Le bénéfice immédiat : du souffle dans le budget, moins de pression à la fin du mois, et parfois même des économies substantielles qui libèrent des ressources pour d’autres projets ou imprévus. Imaginons un couple de Montréal, propriétaire depuis cinq ans : leur refinancement leur permet de passer de 2 000 $ à 1 200 $ de mensualité, tout en débloquant de la trésorerie pour financer des travaux ou investir ailleurs. Pour beaucoup, ce rééquilibrage rime avec un quotidien moins anxiogène.
Les risques associés au refinancement : comment les éviter
Mais attention : le refinancement hypothécaire, malgré ses attraits, reste un engagement lourd. Allonger la durée du prêt entraîne souvent le paiement d’intérêts plus élevés sur la durée. Il n’est pas rare non plus que l’opération s’accompagne de pénalités liées au remboursement anticipé de l’ancien prêt, voire de frais juridiques ou de notaire, qui alourdissent la facture finale.

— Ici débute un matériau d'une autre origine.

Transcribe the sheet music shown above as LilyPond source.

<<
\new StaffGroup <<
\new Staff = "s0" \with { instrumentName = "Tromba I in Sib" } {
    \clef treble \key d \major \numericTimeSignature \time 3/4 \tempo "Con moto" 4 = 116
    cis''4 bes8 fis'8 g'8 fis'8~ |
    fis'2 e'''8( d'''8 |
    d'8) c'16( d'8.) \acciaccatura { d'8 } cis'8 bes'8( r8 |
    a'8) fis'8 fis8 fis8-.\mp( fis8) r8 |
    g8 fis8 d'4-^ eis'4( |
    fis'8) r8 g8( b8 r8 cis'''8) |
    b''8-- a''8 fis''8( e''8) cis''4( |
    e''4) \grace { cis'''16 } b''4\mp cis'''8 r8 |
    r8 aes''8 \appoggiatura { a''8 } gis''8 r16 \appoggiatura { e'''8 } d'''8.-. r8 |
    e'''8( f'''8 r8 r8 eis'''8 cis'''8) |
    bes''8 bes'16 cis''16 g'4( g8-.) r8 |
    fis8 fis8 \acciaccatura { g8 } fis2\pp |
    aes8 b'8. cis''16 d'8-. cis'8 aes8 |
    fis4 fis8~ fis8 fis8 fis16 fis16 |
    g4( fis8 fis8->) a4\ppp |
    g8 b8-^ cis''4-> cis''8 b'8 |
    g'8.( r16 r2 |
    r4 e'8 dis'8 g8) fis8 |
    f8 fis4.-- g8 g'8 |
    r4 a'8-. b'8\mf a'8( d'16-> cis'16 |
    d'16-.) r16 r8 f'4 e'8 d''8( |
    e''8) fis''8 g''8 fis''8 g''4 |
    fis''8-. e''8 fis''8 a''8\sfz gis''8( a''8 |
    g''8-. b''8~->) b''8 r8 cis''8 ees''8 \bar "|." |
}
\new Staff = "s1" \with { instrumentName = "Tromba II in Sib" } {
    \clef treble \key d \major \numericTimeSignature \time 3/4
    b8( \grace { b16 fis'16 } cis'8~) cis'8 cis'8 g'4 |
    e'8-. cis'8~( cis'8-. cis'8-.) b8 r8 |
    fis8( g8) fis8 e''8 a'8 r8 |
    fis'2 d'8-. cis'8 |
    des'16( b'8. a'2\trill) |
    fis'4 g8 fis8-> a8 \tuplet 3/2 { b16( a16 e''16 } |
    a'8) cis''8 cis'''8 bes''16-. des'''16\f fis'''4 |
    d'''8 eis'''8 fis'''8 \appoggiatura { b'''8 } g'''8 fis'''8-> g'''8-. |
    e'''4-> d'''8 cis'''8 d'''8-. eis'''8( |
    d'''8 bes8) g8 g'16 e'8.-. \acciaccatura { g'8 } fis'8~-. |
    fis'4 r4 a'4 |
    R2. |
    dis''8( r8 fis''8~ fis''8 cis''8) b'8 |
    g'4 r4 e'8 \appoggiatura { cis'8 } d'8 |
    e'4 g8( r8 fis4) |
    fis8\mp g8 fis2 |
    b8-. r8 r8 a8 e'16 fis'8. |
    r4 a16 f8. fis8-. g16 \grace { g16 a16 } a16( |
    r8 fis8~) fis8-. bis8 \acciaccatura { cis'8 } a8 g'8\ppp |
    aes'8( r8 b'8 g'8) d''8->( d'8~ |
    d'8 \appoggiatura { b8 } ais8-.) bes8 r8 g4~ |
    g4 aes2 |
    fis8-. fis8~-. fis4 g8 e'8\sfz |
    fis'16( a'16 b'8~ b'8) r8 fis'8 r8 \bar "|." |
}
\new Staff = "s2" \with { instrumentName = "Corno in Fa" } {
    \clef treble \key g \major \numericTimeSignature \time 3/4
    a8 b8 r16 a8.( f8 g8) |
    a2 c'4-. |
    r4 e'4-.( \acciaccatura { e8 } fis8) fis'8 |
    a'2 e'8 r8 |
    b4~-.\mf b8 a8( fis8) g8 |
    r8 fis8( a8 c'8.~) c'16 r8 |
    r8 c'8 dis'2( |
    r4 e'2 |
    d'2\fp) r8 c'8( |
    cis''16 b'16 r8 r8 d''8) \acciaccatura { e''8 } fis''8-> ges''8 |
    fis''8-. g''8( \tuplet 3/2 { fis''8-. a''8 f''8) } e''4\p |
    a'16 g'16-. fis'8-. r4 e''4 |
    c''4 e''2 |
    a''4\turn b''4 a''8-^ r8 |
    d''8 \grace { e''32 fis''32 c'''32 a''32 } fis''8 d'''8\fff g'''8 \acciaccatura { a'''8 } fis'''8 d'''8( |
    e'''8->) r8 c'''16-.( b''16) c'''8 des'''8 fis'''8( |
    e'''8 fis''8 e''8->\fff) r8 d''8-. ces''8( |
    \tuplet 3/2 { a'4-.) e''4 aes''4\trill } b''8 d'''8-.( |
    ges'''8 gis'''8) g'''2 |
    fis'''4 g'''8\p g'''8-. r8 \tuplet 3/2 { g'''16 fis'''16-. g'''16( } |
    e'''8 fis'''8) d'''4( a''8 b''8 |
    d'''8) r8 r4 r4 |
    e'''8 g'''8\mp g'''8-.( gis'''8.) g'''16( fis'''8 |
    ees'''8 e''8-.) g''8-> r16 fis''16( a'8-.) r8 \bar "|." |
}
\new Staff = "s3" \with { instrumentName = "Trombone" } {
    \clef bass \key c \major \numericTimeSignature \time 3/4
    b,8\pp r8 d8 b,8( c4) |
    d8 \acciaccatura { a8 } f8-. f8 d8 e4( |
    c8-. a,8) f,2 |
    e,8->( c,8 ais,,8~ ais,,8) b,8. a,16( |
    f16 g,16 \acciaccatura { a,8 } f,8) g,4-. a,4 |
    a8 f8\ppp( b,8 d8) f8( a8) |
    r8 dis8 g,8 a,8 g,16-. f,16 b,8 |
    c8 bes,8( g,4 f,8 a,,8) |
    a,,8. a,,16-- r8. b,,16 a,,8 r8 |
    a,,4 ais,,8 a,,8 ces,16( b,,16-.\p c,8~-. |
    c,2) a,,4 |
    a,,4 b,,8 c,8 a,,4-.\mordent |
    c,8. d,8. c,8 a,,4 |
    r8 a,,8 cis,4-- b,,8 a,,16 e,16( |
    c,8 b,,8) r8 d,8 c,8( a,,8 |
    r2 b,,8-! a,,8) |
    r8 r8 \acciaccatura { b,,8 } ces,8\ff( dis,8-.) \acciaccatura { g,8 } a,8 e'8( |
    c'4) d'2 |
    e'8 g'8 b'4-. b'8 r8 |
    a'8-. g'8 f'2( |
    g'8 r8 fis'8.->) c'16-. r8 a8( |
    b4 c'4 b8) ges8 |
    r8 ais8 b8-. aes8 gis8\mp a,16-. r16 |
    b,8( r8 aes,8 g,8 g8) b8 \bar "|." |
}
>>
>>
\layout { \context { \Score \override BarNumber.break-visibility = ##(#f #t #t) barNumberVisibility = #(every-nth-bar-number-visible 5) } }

Dans certains cas, le solde dû après refinancement peut même s’avérer supérieur à ce qui était prévu initialement. L’accumulation de frais (comme ceux de remboursement anticipé, de notaire ou d’expertise) peut vite ronger les économies attendues. On a vu des propriétaires s’en mordre les doigts, réalisant après coup qu’ils avaient payé plus en frais divers qu’ils n’avaient gagné en réduisant leurs mensualités. Voilà pourquoi il est sage d’envisager d’autres pistes ou de combiner plusieurs solutions avant de s’engager.
Les solutions alternatives ou complémentaires au refinancement hypothécaire
Face aux limites du refinancement, il existe d’autres leviers à explorer ou à combiner pour sortir la tête de l’eau. Voici quelques options à considérer selon votre situation :
- Renouvellement du prêt hypothécaire : au lieu de refinancer, il est parfois plus pertinent de négocier les conditions de votre prêt actuel lors du renouvellement, afin d’obtenir un taux plus bas ou des modalités mieux adaptées.

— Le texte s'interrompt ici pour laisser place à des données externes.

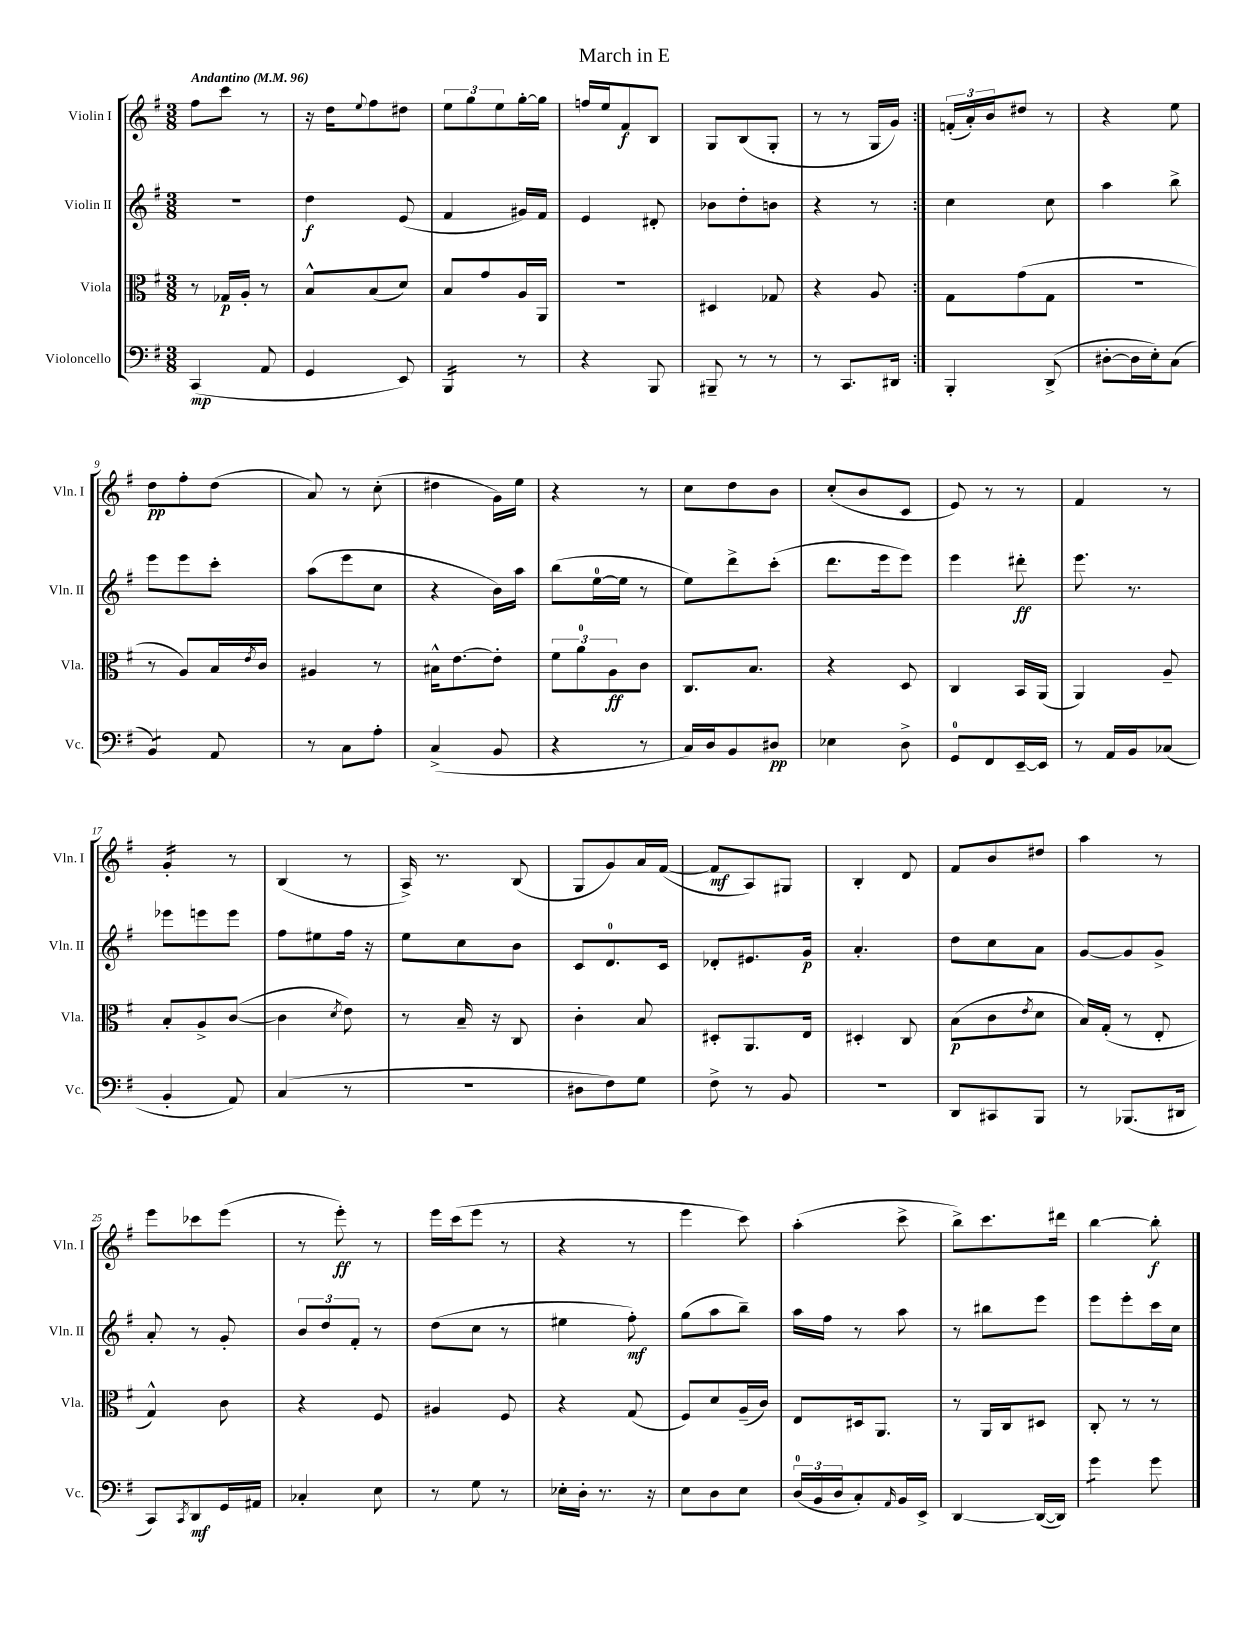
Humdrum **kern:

**kern	**kern	**kern	**kern
*staff4	*staff3	*staff2	*staff1
*clefF4	*clefC3	*clefG2	*clefG2
*k[f#]	*k[f#]	*k[f#]	*k[f#]
*M3/8	*M3/8	*M3/8	*M3/8
*MM96	*MM96	*MM96	*MM96
(4CC	8r	4.r	8ff#
.	16G-	.	8ccc
.	16A'	.	.
8AA	8r	.	8r
=	=	=	=
4GG	8B^^	4dd	16r
.	.	.	16dd
.	.	.	8qqee
.	(8B	.	8ff#
8EE)	8d)	(8e	8dd#
=	=	=	=
4BBB	8B	4f#	12ee
.	.	.	12gg
.	8g	.	.
.	.	.	12ee
8r	16A	16g#)	[16gg'
.	16AA	16f#	16gg]
=	=	=	=
4r	4.r	4e	16ff
.	.	.	16ee
.	.	.	8f#
8BBB	.	8d#'	8B
=	=	=	=
8BBB#~	4D#	8b-	8G
8r	.	8dd'	(8B
8r	8G-	8b	8G'
=	=	=	=
8r	4r	4r	8r
8.CC	.	.	8r
.	8A	8r	16G
16DD#	.	.	16g)
=:|!	=:|!	=:|!	=:|!
4BBB'	8G	4cc	(24f'
.	.	.	24a')
.	.	.	24b
.	(8g	.	8dd#
(8DD^	8G	8cc	8r
=	=	=	=
[8D#'	4.r	4aa	4r
16D#]	.	.	.
16E')	.	.	.
(8C	.	8bb^	8ee
=	=	=	=
4BB)	8r	8eee	8dd
.	8A)	8eee	8ff#'
8AA	16B	8ccc'	(8dd
.	8qe	.	.
.	16c	.	.
=	=	=	=
8r	4A#	(8aa	8a)
8C	.	8eee	8r
8A'	8r	8cc	(8cc'
=	=	=	=
(4C^	16B#^^	4r	4dd#
.	[8.e	.	.
8BB	8e']	16b)	16g)
.	.	16aa	16ee
=	=	=	=
4r	12f#	(8bb	4r
.	12a	.	.
.	.	[16ee	.
.	12A	.	.
.	.	16ee]	.
8r	8c	8r	8r
=	=	=	=
16C)	8.C	8ee)	8cc
16D	.	.	.
8BB	.	8ddd^	8dd
.	8.B	.	.
8D#	.	(8ccc'	8b
=	=	=	=
4E-	4r	8.ddd	(8cc'
.	.	.	8b
.	.	16eee	.
8D^	8D	8eee)	8c
=	=	=	=
8GG	4C	4eee	8e)
8FF#	.	.	8r
[16EE~	16BB	8ddd#'	8r
16EE]	(16AA	.	.
=	=	=	=
8r	4AA)	8.eee	4f#
16AA	.	.	.
16BB	.	8.r	.
(8C-	8A~	.	8r
=	=	=	=
4BB'	8B'	8eee-	4g'
.	8A^	8eee	.
8AA)	([8c	8eee	8r
=	=	=	=
(4C	4c]	8ff#	(4B
.	.	8ee#	.
.	8qd	.	.
8r	8e)	16ff#	8r
.	.	16r	.
=	=	=	=
4.r	8r	8ee	16A^)
.	.	.	8.r
.	16B~	8cc	.
.	16r	.	.
.	8C	8b	(8B
=	=	=	=
8D#	4c'	8c	8G
8F#)	.	8.d	8g)
8G	8B	.	16a
.	.	16c	([16f#
=	=	=	=
8F#^	8D#'	8d-'	8f#]
8r	8.AA	8.e#	8A)
8BB	.	.	8G#
.	16E	16g	.
=	=	=	=
4.r	4D#'	4.a'	4B'
.	8C	.	8d
=	=	=	=
8DD	(8B	8dd	8f#
8CC#	8c	8cc	8b
.	8qe	.	.
8BBB	8d	8a	8dd#
=	=	=	=
8r	16B)	[8g	4aa
.	(16G'	.	.
(8.BBB-	8r	8g]	.
.	8E'	8g^	8r
16DD#	.	.	.
=	=	=	=
8CC)	4G^^)	8a'	8eee
8qCC	.	.	.
8DD	.	8r	8ccc-
16GG	8c	8g'	(8eee
16AA#	.	.	.
=	=	=	=
4C-'	4r	12b	8r
.	.	12dd	.
.	.	.	8eee')
.	.	12f#'	.
8E	8F#	8r	8r
=	=	=	=
8r	4A#	(8dd	16eee
.	.	.	(16ccc
8G	.	8cc	8eee
8r	8F#	8r	8r
=	=	=	=
16E-'	4r	4ee#	4r
16D'	.	.	.
8.r	.	.	.
.	(8G	8ff#')	8r
16r	.	.	.
=	=	=	=
8E	8F#)	(8gg	4eee
8D	8d	8aa	.
8E	(16A~	8bb~)	8ccc)
.	16c)	.	.
=	=	=	=
(24D	8E	16aa	(4aa'
24BB	.	.	.
.	.	16ff#	.
24D	.	.	.
8C')	16D#	8r	.
.	8.AA	.	.
16qqAA	.	.	.
16BB	.	8aa	8ccc^
16EE^	.	.	.
=	=	=	=
[4DD	8r	8r	8bb^)
.	16AA	8bb#	8.ccc
.	16C	.	.
(16DD_	8D#	8eee	.
16DD])	.	.	16ddd#
=	=	=	=
4g	8C'	8eee	[4bb
.	8r	8eee'	.
8g	8r	16ccc	8bb']
.	.	16cc	.
==	==	==	==
*-	*-	*-	*-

- Deuxième hypothèque : certains propriétaires choisissent de contracter une seconde hypothèque pour obtenir des liquidités, tout en conservant le prêt principal.
- Marge de crédit sur valeur domiciliaire (HELOC) : ce dispositif offre un accès flexible à des fonds, à un taux souvent inférieur à celui des cartes de crédit.
- Ajout d’une clause évolutive lors de la négociation du prêt : cette option permet de réemprunter le capital déjà remboursé si le besoin se présente, sans repasser par un processus complet de refinancement.
- Autres pistes : rachat de crédit ou utilisation de garanties sur des biens mobiliers peuvent aussi être envisagés, selon la composition de votre patrimoine.
Les avantages du refinancement hypothécaire pour les propriétaires qui ne sont pas surendettés
Le refinancement ne s’adresse pas uniquement à ceux qui peinent à joindre les deux bouts. Posséder une maison, ne pas être asphyxié par les dettes et vouloir investir ou rénover sans toucher à ses économies : dans ce contexte, refinancer son hypothèque offre de la souplesse. Par exemple, financer des travaux d’agrandissement ou de rénovation majeurs, ou encore saisir une opportunité d’investissement nécessitant une mise de fonds conséquente, devient plus simple.
En définitive, le refinancement hypothécaire se présente comme un outil. Reste à l’utiliser avec discernement, en tenant compte de sa situation réelle, de ses projets et des alternatives envisageables. Mal maîtrisé, il peut transformer un espoir de répit en source de nouveaux tourments. Mais avec une analyse rigoureuse et des choix adaptés, il peut desserrer l’étau, ou ouvrir la porte à de nouvelles perspectives. Le plus dur, souvent, c’est de savoir vers quelle porte frapper.